Retirada das bases militares russas da Geórgia

As declarações dos dirigentes dos ministérios dos Negócios Estrangeiros da Rússia e da Geórgia sobre o início da retirada das bases militares russas da Geórgia e a conclusão deste processo até 1 de Janeiro de 2008 só aparentemente parecem sensacionais.

Na realidade, da parte russa este facto reflecte a tendência para rever a estratégia da Rússia relativamente ao espaço pós-soviético. E tais alterações constituem uma continuação lógica da "compressão das ambições geopolíticas da Rússia" - aliás, um processo que durou durante todo o período pós-soviético e no início do primeiro mandato presidencial de Vladimir Putin culminou com a retirada das bases estratégicas de Cuba e do Vietname. Naquela altura, esta retirada veio legitimar uma realidade que já existia: diferentemente da superpotência que era a União Soviética, a Federação Russa, embora continuando a ser potência mundial, já não podia fazer frente à expansão global dos Estados Unidos e, subsequentemente, teve que reduzir substancialmente a sua actividade política externa e circunscrevê-las ao território da Comunidade de Estados Independentes (CEI).

Naquele mesmo período, embora muito tardiamente, a Rússia começou a implementar a política estratégica de recuperação das relações económicas com os países vizinhos da CEI, colocando como objectivo a intensificação dos processos de integração com a Comunidade sob a liderança russa. Esta tendência manifestou-se em relações económicas especiais com a Bielorrússia e nas facilidades concedidas a todos os países-membros do Espaço Económico Comum (EEC), nomeadamente a cobrança do IVA no país de destino. Contudo, os processos políticos internos que se desenvolveram em alguns países da Comunidade levaram a mudanças nos respectivos governos, com os quais Moscovo apostava na realização dos seus programas integracionistas. Mais ainda, a diplomacia russa passou a ter mais cautela mesmo em relação às elites formais ou realmente amigáveis nos países vizinhos. A Rússia deixou de formar elites amigáveis tanto por causa da falta da estratégia política externa como também devido à imperfeição do sistema de apoio político e financeiro.

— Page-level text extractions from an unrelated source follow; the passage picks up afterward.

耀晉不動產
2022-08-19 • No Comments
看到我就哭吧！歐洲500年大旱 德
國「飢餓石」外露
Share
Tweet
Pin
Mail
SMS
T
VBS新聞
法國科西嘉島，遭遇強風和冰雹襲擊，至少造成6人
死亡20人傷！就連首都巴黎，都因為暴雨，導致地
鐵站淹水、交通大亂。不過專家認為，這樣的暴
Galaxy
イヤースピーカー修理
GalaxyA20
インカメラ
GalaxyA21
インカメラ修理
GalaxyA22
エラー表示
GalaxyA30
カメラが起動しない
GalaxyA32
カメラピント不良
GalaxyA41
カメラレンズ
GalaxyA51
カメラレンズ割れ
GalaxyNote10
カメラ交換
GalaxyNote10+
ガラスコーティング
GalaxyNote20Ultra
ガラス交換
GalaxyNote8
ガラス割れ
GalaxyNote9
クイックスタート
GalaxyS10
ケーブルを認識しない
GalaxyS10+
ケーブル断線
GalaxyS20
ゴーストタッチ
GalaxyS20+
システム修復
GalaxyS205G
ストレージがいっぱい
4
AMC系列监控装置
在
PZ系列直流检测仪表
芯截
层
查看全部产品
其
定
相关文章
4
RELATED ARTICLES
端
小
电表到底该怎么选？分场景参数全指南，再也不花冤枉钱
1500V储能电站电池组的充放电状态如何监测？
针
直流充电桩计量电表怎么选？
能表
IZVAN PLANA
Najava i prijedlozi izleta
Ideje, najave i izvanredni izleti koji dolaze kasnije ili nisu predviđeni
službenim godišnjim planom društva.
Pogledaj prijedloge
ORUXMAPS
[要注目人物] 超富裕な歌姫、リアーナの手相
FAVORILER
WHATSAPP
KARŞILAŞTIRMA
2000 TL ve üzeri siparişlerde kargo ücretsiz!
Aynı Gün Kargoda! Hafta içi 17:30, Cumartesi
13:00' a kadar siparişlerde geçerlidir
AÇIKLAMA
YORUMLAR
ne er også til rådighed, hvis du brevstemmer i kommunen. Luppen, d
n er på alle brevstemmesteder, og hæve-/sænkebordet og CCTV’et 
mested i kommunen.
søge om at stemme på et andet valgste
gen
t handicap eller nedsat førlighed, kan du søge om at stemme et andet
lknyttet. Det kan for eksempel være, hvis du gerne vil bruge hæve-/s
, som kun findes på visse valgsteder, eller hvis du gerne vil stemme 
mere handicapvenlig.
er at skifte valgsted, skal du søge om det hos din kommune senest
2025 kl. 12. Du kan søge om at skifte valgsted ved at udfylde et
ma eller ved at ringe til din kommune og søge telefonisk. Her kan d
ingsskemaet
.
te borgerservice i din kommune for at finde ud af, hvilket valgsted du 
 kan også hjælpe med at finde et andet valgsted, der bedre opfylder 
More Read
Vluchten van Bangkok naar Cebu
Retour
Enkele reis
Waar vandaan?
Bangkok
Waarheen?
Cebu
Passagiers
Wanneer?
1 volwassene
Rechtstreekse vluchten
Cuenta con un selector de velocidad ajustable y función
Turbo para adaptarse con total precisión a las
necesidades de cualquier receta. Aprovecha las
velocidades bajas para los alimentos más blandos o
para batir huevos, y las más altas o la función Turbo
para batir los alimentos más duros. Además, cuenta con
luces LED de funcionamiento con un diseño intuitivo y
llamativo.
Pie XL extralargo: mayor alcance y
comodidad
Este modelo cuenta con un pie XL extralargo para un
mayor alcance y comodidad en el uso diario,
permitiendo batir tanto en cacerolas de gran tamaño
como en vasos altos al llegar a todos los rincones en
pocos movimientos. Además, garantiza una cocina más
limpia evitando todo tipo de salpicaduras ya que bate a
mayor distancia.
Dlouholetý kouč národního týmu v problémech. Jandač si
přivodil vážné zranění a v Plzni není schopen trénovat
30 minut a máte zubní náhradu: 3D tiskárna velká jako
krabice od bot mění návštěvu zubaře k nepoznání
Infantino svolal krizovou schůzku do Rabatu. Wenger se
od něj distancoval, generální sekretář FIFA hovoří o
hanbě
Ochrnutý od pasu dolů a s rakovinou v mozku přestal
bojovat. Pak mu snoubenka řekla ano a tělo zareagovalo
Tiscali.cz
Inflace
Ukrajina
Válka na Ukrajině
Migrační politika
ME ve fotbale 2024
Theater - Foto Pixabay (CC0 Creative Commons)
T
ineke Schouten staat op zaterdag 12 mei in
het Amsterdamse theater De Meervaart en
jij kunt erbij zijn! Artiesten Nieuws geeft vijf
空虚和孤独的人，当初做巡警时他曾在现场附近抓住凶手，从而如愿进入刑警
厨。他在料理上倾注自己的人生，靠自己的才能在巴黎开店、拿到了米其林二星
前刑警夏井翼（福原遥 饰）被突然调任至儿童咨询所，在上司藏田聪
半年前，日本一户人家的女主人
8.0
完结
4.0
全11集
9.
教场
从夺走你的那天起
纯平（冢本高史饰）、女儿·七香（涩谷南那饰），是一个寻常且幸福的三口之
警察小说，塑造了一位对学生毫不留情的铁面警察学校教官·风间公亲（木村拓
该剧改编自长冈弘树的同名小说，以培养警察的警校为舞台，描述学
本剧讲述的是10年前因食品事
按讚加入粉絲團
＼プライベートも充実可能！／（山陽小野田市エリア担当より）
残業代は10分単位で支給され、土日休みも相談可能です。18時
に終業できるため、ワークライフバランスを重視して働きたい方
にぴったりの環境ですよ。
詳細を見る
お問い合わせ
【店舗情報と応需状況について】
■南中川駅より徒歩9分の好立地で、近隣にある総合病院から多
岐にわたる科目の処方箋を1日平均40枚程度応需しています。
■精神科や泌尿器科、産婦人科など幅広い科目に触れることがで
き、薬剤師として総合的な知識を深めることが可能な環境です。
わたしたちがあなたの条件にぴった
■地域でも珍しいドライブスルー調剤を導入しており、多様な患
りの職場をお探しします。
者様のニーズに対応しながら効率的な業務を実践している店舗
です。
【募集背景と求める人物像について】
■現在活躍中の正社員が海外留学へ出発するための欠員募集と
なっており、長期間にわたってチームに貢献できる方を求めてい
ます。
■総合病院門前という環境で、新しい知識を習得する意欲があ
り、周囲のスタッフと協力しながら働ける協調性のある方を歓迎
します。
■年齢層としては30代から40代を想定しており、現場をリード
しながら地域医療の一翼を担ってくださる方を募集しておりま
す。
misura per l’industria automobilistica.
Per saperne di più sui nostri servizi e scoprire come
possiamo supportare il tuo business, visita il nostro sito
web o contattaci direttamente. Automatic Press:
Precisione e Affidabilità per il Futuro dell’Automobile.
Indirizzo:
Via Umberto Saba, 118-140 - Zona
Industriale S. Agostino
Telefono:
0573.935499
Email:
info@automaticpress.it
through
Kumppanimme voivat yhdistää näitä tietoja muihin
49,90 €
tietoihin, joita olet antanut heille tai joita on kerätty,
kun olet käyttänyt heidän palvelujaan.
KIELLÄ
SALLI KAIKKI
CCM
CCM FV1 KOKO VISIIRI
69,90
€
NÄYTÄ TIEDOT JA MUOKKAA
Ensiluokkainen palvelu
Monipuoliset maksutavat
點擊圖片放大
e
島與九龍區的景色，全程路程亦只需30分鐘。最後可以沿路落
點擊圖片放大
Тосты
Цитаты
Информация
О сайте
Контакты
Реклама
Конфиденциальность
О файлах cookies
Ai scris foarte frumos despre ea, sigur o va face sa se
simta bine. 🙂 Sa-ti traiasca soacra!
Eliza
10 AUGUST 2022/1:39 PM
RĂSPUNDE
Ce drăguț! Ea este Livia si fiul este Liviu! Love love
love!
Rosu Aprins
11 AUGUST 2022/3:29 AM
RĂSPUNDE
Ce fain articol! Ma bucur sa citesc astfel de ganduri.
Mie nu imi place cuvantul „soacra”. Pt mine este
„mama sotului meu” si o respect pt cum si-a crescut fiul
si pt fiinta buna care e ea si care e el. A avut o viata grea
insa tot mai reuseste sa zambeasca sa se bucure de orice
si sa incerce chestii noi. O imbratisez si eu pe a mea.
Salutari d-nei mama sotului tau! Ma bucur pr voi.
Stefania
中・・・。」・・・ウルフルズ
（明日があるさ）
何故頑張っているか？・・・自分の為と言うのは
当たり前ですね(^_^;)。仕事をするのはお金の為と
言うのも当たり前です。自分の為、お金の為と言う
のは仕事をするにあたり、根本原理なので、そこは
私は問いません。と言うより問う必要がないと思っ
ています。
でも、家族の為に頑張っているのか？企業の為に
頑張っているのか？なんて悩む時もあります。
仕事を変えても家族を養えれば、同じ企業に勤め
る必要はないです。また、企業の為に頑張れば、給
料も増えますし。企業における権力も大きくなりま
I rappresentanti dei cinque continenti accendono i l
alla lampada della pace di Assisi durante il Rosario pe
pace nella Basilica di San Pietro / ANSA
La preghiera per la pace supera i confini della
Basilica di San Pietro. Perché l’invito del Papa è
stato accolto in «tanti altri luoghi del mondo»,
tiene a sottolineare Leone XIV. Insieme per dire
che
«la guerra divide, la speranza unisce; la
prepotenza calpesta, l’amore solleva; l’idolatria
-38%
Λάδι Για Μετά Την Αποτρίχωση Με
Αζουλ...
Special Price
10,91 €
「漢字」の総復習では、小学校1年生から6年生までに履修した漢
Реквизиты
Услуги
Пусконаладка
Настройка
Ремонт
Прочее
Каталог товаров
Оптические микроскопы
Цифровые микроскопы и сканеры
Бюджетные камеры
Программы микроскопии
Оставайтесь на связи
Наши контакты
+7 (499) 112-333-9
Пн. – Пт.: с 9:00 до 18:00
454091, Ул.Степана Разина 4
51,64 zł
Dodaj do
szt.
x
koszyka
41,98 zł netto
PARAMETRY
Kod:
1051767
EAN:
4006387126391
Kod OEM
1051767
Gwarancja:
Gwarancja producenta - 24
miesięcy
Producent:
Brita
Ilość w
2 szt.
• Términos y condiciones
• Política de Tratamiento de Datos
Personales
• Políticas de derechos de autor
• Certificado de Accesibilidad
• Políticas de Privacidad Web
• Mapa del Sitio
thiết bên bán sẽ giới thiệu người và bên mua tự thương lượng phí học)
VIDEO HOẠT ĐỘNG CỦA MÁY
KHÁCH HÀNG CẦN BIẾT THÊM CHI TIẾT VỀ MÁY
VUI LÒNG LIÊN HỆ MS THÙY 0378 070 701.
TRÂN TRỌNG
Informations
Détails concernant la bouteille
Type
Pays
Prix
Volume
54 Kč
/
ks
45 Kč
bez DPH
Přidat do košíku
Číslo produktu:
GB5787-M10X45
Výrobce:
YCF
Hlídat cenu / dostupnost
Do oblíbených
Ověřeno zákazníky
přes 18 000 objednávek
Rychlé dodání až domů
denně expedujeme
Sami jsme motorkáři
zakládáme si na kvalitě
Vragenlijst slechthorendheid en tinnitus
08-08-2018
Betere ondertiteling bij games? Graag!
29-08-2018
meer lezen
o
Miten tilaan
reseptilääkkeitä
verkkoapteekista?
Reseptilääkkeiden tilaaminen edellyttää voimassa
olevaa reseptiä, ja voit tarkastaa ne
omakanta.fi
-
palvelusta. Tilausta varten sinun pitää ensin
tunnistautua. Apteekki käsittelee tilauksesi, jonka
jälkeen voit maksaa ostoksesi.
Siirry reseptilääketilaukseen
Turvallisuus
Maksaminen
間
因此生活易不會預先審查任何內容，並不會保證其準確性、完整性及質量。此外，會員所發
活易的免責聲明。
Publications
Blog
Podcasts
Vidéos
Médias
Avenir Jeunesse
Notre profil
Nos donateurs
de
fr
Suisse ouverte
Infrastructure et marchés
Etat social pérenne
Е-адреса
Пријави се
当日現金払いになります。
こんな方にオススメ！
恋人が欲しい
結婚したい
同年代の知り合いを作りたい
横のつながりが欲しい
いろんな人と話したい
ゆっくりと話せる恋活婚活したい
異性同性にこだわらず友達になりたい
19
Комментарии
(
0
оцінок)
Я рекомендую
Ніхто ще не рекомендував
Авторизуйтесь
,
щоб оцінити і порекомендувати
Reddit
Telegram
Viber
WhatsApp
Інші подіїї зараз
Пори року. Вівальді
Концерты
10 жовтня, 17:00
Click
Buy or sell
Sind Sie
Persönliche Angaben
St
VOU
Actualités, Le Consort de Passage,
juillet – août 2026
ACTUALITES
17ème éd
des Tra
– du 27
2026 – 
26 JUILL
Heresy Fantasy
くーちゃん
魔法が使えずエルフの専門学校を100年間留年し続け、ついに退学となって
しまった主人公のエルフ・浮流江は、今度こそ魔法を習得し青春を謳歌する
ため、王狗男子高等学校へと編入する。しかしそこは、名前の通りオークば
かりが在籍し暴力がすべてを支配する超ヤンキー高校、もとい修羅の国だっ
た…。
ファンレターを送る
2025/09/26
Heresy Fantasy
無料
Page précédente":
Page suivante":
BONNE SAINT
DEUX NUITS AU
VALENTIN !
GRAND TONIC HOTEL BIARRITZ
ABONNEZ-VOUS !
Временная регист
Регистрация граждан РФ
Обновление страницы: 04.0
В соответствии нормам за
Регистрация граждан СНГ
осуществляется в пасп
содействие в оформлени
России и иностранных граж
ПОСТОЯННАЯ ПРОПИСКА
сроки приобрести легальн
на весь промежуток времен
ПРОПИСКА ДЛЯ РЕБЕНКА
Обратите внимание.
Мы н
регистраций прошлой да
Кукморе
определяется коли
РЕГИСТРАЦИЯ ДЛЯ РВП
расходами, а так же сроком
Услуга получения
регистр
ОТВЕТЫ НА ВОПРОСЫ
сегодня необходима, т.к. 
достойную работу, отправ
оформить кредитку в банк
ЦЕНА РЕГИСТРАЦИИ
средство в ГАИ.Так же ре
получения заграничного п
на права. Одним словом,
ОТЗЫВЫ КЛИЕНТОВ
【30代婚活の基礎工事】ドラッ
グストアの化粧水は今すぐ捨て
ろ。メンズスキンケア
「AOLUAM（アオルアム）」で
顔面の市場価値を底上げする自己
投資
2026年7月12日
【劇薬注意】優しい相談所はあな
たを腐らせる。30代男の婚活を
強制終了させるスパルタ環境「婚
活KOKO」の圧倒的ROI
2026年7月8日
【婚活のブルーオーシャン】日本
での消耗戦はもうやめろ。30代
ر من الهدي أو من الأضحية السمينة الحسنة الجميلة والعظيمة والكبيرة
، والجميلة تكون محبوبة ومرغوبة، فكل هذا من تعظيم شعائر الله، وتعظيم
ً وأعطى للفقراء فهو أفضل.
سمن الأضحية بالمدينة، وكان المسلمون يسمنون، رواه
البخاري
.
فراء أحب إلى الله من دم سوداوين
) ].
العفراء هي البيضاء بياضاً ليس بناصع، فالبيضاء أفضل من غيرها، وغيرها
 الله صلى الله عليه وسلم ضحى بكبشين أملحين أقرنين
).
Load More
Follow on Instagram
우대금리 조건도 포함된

Face à mudança de orientação, o que resta à Rússia é só apostar numa política económica externa diferenciada em relação aos países vizinhos e ao espaço pós-soviético em geral, livrando-se progressivamente da herança anterior que impede a realização de uma política externa mais equilibrada e actualizada. Neste sentido, as relações com a Geórgia poderiam constituir o início de novos vectores da política externa da Rússia no espaço pós-soviético. Com efeito, do ponto de vista estratégico e militar, as bases russas em Batumi e Akhalkalake nada proporcionam à Rússia, a não ser um sinal formal da sua presença militar na região da Transcaucásia. Evidentemente, estas bases poderiam constituir parte do sistema de apoio da presença militar russa, importante desde o ponto de vista da política externa, na Arménia, mas estando situadas no território georgiano, presentemente tão hostil, não serão capazes de desempenhar tal missão.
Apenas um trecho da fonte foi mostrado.